Supplied information:
━━━━━━

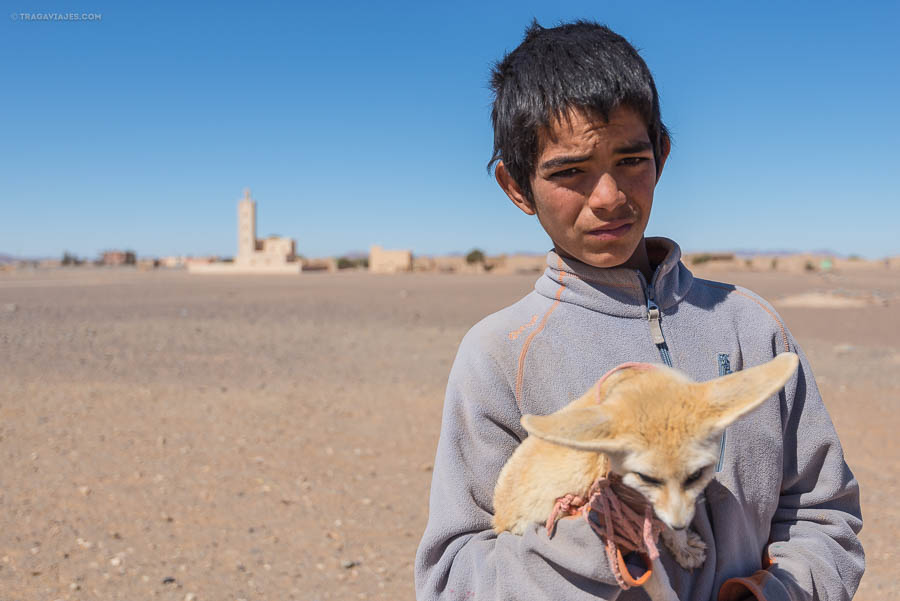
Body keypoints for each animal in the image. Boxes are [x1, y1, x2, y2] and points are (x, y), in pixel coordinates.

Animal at [496, 354, 800, 596]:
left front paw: (681, 545)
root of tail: (498, 520)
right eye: (647, 478)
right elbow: (661, 586)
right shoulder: (625, 530)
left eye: (696, 475)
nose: (679, 524)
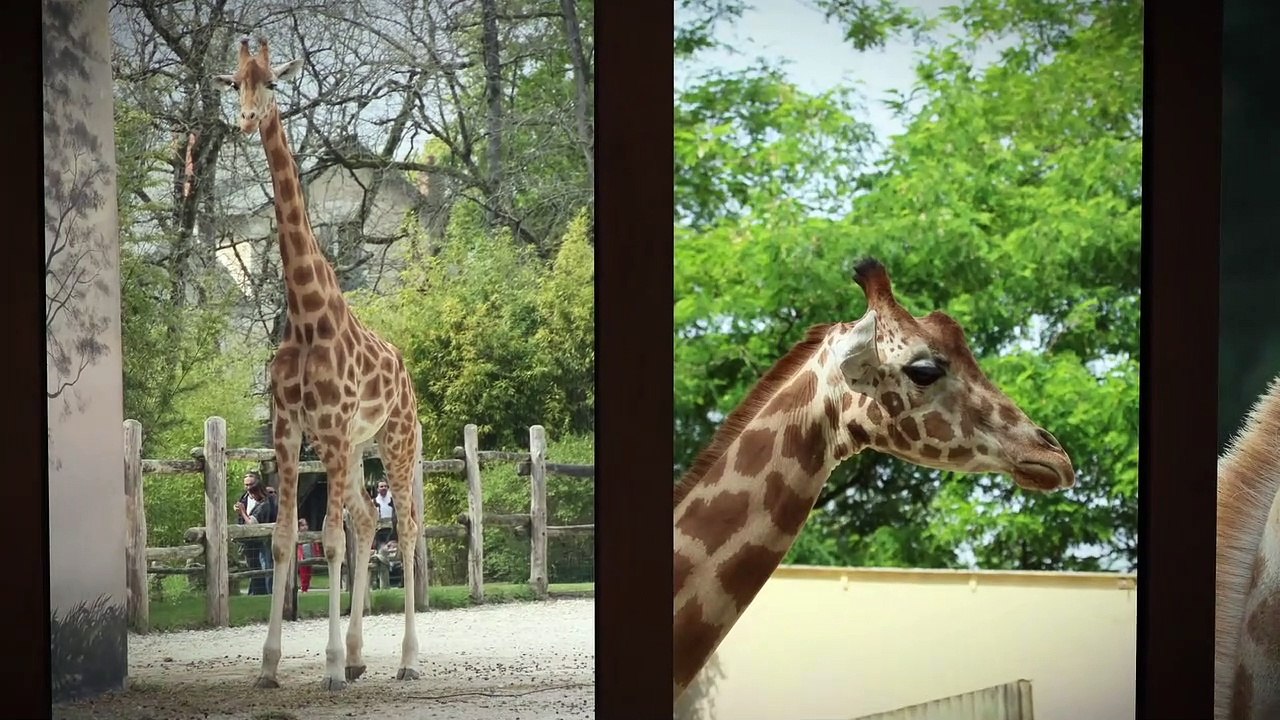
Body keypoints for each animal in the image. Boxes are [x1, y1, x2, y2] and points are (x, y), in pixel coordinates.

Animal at [212, 37, 423, 691]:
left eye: (273, 83)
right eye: (235, 83)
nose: (247, 120)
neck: (307, 314)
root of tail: (408, 377)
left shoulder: (326, 428)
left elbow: (325, 541)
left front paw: (326, 668)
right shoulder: (290, 430)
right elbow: (285, 539)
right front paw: (270, 666)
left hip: (395, 441)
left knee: (403, 528)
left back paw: (406, 660)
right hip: (354, 449)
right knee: (367, 520)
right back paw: (358, 656)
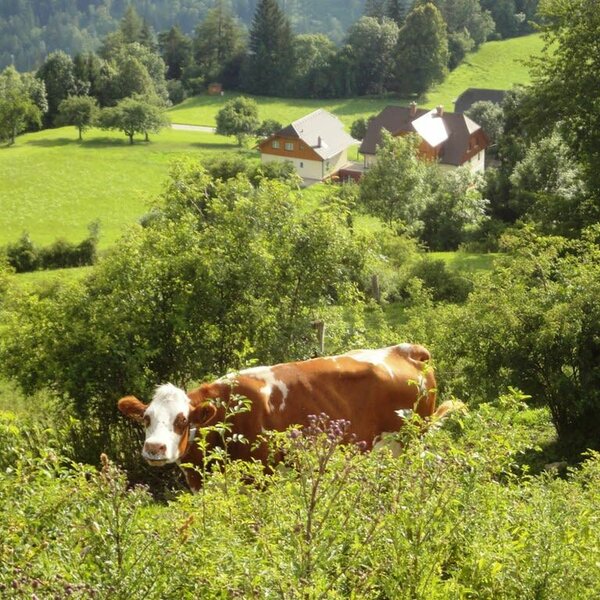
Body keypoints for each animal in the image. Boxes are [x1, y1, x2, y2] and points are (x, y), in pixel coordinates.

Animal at [116, 342, 446, 492]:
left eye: (182, 420)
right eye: (146, 418)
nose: (155, 448)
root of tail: (406, 349)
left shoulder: (259, 479)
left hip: (413, 444)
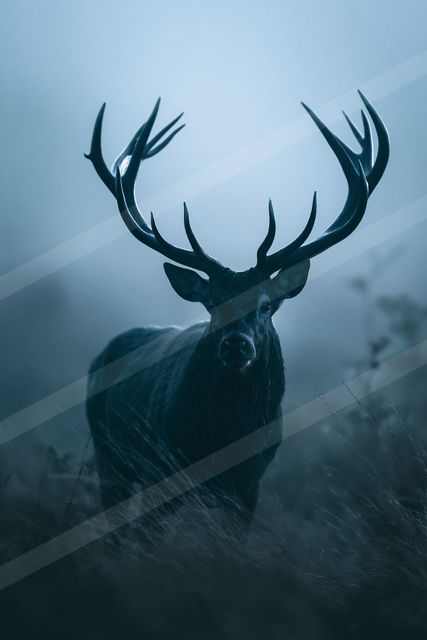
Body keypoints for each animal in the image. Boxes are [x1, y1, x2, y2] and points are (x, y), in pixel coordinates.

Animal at [85, 93, 389, 538]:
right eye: (212, 305)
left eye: (266, 305)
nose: (236, 346)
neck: (222, 437)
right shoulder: (163, 468)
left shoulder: (251, 483)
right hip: (110, 456)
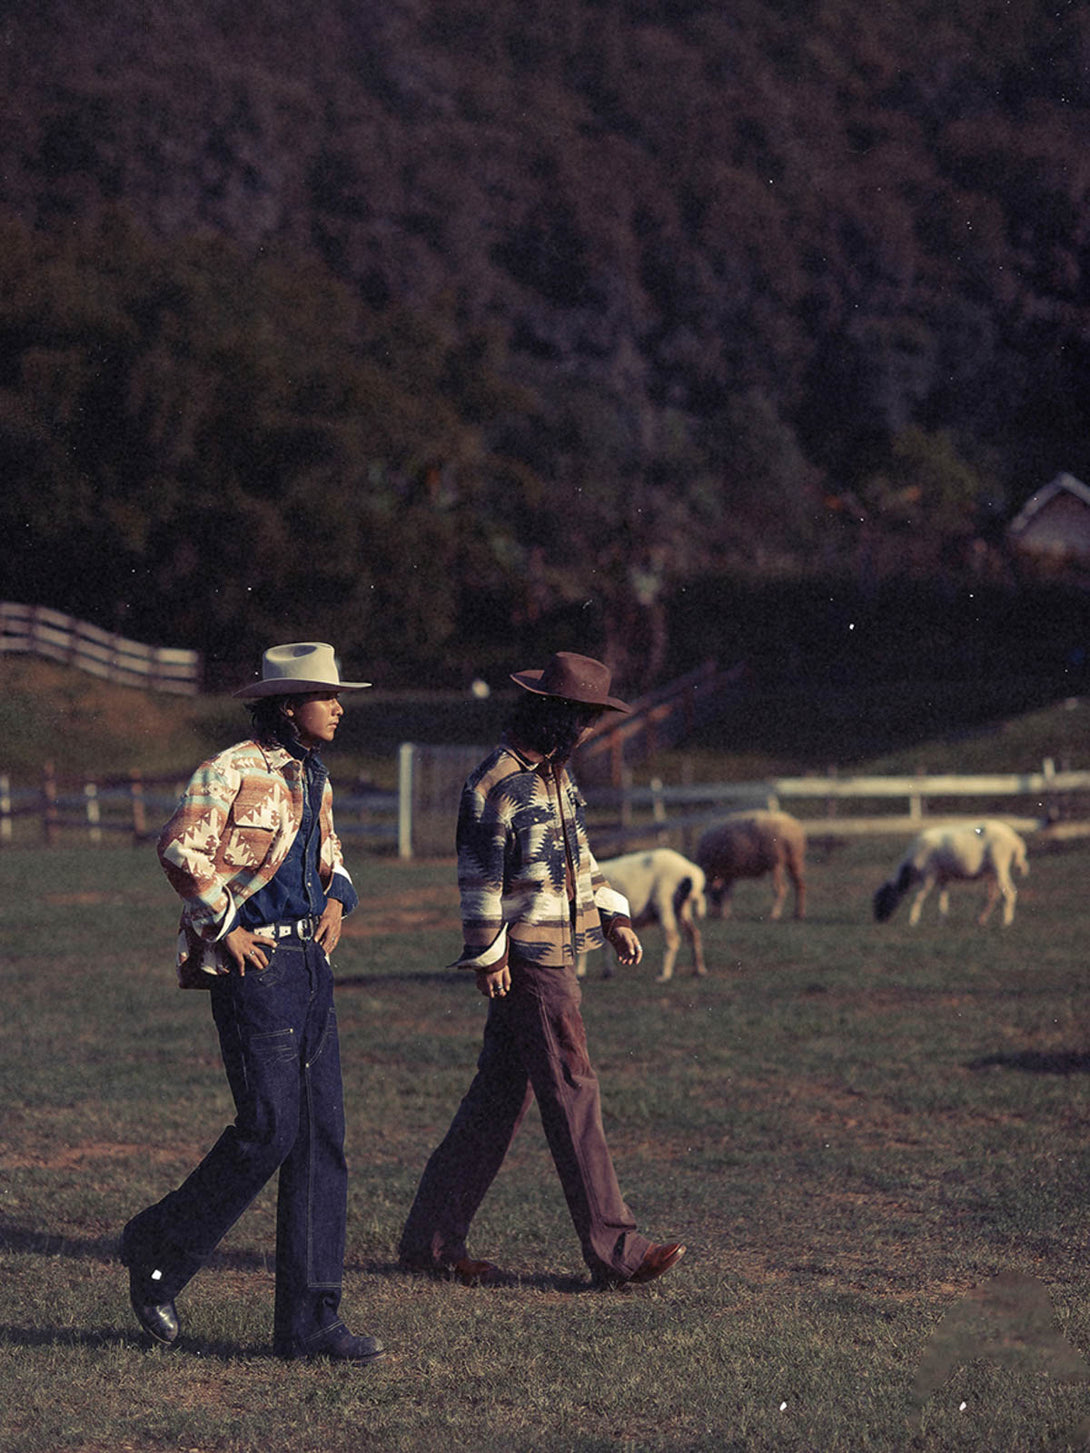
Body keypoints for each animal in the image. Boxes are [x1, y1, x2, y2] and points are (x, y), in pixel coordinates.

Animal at [575, 848, 712, 982]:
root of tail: (690, 870)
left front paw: (580, 973)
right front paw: (607, 972)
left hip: (664, 901)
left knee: (672, 939)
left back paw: (664, 974)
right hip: (681, 907)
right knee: (694, 934)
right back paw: (699, 970)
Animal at [872, 825, 1034, 924]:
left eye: (882, 899)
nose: (879, 920)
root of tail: (1016, 841)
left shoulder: (929, 875)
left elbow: (920, 896)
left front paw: (913, 920)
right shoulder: (943, 877)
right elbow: (943, 897)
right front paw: (942, 920)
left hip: (1000, 865)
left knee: (1010, 893)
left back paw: (1006, 923)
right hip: (992, 872)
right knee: (993, 896)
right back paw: (982, 919)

━━━━━━

Exercise objective:
Every line above goes into the copy unchanged; the pictures do not.

Solution to the problem:
Body keypoints for each animal in the image. Boxes are [x1, y1, x2, y2] and points are (x, y), in pixel coordinates.

Animal at [496, 354, 800, 596]:
left front paw: (681, 545)
root of tail: (498, 520)
right eye: (647, 478)
right elbow: (661, 586)
right shoulder: (625, 530)
left eye: (696, 475)
nose: (679, 524)
Body keypoints for each animal in the image. Boxes are [x1, y1, x2, y2] and points are (x, y), in pixel coordinates.

Animal at [212, 37, 423, 691]:
left eye: (273, 83)
right eye: (235, 83)
nose: (247, 120)
neck: (307, 314)
root of tail: (408, 377)
left shoulder: (326, 428)
left elbow: (325, 541)
left front paw: (326, 668)
right shoulder: (290, 430)
right elbow: (285, 539)
right front paw: (270, 666)
left hip: (395, 441)
left knee: (403, 528)
left back paw: (406, 660)
right hip: (354, 449)
right knee: (367, 520)
right back paw: (358, 656)
Body keypoints for each animal in the image. Boxes are [x1, y1, x2, y2] and points are (x, y), in pixel coordinates.

Animal at [116, 342, 446, 492]:
left eye: (182, 420)
right eye: (146, 418)
nose: (155, 448)
root of tail: (406, 349)
left shoulder: (259, 479)
left hip: (413, 444)
Body keypoints for each animal in the image. Boxes are [x1, y1, x2, y2] and points are (x, y), in pixel coordinates.

Animal at [85, 93, 389, 538]:
right eye: (212, 305)
left eye: (266, 305)
nose: (236, 346)
neck: (222, 437)
right shoulder: (163, 468)
left shoulder: (251, 483)
right hip: (110, 456)
Body keypoints for each animal in the image. Boxes are [x1, y1, x2, y2] and points are (x, y), in pixel coordinates.

Animal at [575, 848, 712, 982]:
root of tail: (690, 870)
left front paw: (580, 973)
right front paw: (607, 972)
left hip: (664, 901)
left knee: (672, 939)
left back paw: (664, 974)
right hip: (681, 907)
right knee: (694, 934)
right back paw: (699, 970)
Animal at [872, 825, 1034, 924]:
left eye: (882, 899)
nose: (879, 920)
root of tail: (1016, 841)
left shoulder: (929, 875)
left elbow: (920, 896)
left front paw: (913, 920)
right shoulder: (943, 877)
right elbow: (943, 897)
right front paw: (942, 920)
left hip: (1000, 865)
left knee: (1010, 893)
left back paw: (1006, 923)
right hip: (992, 872)
right knee: (993, 896)
right back paw: (982, 919)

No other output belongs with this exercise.